WHAT YOU ARE ASKED TO DO ▸
Compute how many lines in the entries below contain "sunt", and output nothing but the number.

(Source data)
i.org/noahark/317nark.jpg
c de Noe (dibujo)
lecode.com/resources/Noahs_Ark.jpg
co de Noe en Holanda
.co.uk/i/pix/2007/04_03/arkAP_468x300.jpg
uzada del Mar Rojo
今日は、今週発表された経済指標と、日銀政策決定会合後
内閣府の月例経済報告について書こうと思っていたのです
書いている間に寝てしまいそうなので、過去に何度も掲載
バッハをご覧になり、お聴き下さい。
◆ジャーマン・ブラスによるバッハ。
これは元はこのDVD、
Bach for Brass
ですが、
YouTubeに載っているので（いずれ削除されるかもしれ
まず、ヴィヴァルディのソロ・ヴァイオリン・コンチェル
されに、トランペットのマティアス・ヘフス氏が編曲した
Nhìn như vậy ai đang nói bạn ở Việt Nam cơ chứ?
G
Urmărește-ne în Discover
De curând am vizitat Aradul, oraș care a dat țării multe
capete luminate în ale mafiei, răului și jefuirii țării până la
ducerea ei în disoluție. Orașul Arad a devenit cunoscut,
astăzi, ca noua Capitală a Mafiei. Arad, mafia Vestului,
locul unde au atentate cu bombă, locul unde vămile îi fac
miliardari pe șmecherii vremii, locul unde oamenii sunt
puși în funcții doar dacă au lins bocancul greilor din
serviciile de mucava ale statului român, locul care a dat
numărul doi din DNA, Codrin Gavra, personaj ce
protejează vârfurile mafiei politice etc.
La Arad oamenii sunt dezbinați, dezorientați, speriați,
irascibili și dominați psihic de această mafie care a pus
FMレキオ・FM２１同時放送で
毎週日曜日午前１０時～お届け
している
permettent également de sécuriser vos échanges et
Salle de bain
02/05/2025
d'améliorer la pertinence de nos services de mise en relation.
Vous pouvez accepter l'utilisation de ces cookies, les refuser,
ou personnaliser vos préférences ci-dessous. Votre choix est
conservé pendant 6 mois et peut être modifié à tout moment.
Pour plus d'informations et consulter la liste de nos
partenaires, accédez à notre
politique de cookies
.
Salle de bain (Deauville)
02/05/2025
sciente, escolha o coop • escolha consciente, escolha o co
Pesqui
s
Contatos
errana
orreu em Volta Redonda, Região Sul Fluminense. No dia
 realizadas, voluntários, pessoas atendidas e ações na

RESPONSE AREA ▸
2